Shortage of Skilled Trades in America
Written by Steve Alvito, Project Manager at Re:Build Optimation
The shortage of workers in the Skilled Trades has been well documented in recent years. An aging population of tradespeople are retiring in great numbers and a gap exists in the experience quotient of younger replacements. This is especially magnified in the industrial sector where project scope, technologies, and environments are more complex. Optimation founder Bill Pollock recognized the need for restocking this talent pool in anticipation of attrition, hiring a coordinator to establish apprenticeship programs in 2007. The programs have since produced 36 graduates and been recognized with multiple awards from the Rochester Technology and Manufacturing Association and the Rochester Business Journal.
I spent eight years as the Optimation Apprentice Coordinator, following Leroy Quick (who established programs for five trades – all NYSDOL registered), and preceding Jonathan Shaffer (who will take the programs to new places). My background as an Industrial Electrician/instrumentation Mechanic prepared me for only a portion of the duties of the title.
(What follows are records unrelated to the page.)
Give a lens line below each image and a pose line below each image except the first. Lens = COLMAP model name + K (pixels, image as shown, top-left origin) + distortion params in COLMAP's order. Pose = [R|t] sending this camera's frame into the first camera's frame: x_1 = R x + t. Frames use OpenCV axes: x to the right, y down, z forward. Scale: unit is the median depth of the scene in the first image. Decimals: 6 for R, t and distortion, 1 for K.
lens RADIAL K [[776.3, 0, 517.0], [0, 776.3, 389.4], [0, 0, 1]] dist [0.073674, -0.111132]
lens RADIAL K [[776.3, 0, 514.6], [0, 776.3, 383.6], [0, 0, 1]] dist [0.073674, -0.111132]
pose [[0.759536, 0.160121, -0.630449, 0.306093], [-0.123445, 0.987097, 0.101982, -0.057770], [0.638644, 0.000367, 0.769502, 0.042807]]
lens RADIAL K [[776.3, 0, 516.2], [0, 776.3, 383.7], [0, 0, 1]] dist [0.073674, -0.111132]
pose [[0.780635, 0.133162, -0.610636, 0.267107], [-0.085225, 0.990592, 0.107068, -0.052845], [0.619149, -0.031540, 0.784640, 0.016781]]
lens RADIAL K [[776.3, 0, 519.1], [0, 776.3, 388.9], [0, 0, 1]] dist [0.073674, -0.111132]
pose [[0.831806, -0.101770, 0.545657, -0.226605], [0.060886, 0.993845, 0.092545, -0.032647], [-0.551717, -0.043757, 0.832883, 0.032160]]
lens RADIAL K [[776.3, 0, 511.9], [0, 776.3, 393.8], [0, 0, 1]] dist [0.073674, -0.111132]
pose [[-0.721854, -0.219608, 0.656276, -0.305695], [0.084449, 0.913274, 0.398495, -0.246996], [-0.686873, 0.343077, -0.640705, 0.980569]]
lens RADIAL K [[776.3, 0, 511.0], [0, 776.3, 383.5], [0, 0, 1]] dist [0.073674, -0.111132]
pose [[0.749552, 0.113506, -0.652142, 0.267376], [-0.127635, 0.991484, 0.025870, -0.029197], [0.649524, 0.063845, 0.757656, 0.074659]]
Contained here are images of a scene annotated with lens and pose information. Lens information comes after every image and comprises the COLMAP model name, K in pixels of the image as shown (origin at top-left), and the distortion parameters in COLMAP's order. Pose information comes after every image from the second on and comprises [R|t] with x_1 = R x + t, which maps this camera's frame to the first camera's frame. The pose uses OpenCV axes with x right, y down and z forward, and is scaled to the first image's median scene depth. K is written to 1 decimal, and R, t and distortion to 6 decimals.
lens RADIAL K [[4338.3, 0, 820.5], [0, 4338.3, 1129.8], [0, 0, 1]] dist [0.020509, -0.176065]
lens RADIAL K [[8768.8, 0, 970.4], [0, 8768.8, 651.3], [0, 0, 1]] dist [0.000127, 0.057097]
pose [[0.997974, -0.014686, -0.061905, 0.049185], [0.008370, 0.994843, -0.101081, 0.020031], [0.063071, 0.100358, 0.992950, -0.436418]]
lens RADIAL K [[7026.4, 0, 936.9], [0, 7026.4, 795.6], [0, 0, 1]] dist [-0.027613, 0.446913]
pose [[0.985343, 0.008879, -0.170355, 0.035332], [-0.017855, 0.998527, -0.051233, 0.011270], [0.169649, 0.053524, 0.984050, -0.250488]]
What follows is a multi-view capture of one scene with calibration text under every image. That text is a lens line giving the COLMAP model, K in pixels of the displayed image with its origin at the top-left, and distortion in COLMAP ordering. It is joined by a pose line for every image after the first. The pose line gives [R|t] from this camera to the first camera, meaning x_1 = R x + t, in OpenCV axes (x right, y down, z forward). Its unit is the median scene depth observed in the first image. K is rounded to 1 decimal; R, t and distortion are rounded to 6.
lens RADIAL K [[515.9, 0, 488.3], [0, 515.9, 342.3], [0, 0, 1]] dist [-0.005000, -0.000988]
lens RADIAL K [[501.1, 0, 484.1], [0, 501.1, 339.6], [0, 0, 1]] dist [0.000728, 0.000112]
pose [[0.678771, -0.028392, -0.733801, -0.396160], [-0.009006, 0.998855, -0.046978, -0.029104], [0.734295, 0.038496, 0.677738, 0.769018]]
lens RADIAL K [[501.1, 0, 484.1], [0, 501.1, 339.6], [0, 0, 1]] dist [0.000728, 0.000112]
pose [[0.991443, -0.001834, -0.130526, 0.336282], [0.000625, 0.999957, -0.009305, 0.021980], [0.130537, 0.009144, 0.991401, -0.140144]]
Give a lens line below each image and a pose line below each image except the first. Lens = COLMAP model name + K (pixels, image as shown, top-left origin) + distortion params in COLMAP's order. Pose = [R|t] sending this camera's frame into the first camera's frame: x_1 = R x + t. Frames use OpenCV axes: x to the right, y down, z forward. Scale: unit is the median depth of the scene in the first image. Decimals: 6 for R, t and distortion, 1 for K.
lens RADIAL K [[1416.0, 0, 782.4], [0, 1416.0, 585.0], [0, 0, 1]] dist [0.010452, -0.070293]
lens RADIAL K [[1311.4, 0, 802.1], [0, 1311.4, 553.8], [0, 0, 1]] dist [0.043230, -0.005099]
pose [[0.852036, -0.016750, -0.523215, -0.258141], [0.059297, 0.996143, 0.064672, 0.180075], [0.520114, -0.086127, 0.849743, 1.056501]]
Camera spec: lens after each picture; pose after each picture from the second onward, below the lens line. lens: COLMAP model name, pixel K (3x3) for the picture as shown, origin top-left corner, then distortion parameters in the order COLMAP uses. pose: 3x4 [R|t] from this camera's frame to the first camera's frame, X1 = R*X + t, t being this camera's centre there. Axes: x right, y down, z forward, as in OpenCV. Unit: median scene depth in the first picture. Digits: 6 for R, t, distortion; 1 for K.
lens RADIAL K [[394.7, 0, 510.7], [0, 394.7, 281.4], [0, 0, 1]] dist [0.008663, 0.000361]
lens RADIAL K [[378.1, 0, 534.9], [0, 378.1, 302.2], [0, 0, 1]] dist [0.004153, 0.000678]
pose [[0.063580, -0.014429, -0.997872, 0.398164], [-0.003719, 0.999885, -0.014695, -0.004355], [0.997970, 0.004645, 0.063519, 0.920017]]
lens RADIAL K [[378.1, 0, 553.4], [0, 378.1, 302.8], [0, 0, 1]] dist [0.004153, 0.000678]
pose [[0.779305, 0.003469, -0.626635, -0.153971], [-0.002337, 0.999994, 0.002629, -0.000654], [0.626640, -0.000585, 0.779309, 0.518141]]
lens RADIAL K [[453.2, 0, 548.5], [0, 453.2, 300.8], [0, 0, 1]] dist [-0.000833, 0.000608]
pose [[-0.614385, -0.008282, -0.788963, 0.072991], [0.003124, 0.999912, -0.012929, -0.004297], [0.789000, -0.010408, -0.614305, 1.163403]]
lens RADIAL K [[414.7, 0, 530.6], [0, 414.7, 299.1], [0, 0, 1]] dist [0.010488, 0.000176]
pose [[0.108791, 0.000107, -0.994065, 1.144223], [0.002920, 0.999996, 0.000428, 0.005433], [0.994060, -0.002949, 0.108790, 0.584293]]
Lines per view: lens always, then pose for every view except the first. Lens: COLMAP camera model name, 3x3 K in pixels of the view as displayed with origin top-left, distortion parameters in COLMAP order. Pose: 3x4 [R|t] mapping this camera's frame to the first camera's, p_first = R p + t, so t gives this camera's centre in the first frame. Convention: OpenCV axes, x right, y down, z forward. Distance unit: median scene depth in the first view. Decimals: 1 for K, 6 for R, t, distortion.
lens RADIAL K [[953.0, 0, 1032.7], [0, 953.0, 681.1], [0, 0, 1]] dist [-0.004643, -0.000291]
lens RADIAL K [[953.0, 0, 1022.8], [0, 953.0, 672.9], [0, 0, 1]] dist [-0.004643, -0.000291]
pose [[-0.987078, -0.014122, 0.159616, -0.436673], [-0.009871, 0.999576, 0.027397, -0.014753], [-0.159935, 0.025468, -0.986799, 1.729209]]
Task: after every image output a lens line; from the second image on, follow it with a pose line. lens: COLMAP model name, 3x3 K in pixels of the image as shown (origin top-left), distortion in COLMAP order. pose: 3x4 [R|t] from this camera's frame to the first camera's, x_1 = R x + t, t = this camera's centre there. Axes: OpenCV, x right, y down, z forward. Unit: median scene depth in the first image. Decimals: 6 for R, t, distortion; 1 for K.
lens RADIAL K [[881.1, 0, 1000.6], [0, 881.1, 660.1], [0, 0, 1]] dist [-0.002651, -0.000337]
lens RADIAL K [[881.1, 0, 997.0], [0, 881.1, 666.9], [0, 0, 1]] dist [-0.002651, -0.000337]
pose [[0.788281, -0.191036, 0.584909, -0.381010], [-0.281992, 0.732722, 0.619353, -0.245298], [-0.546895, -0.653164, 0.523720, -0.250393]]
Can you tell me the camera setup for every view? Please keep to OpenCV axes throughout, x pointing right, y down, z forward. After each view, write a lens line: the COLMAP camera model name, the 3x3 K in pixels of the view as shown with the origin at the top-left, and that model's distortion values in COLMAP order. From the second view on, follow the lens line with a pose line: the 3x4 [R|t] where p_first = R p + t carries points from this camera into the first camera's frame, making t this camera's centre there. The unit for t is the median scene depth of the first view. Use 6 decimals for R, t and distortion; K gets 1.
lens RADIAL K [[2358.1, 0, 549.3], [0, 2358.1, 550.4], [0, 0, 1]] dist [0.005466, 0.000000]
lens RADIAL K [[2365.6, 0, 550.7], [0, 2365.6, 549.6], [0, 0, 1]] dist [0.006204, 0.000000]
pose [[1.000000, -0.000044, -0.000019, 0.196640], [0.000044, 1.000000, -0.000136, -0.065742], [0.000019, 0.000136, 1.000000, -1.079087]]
One thing that I have learned through countless resumes, interviews, and aptitude tests, is that a few intangibles remain constant in all successful candidates. Judging a “good work ethic” is highly subjective, but a person who is engaged and enthusiastic regardless of circumstance or background, will blossom in any role.
Apprenticeships are entry level positions with minimal base requirements. Prior trade education/experience is desirable, but many successful graduates began with no trade or technical background. Our ranks include many who previously worked in related fields (auto mechanics, carpenters, etc.), but also some who were unsatisfied with professional careers (teachers, musicians, geologists, veterinarians, sous chefs, etc.).
After 40+ years of building facilities that make a myriad of products that the world consumes, I am still excited to be involved in these projects. To experience the flow of ideas, the adrenaline of hard labor, the camaraderie of an onsite team, and the commissioning of a new machine or process, is still very satisfying. It is also very satisfying to see the transformation of raw apprentices to journey-workers and beyond. To witness people becoming confident in their careers and able to interact with all the entities involved in moving a project from concept to completion. To see people building personal and professional relationships that sustain a long, satisfying career.
The groundswell of interest in trades, technology, and manufacturing will not abate, the need for young people to focus on these disciplines has never been greater. The mission of Re:Build to help restore American manufacturing is very timely and very urgent. America needs workers, it is critical that we light the path to these careers. From my perspective the opportunities that exist in the Skilled Trades are unparalleled, combining craftsmanship, technology, fitness, adventure, and accomplishment. What an awesome place to be in 2023!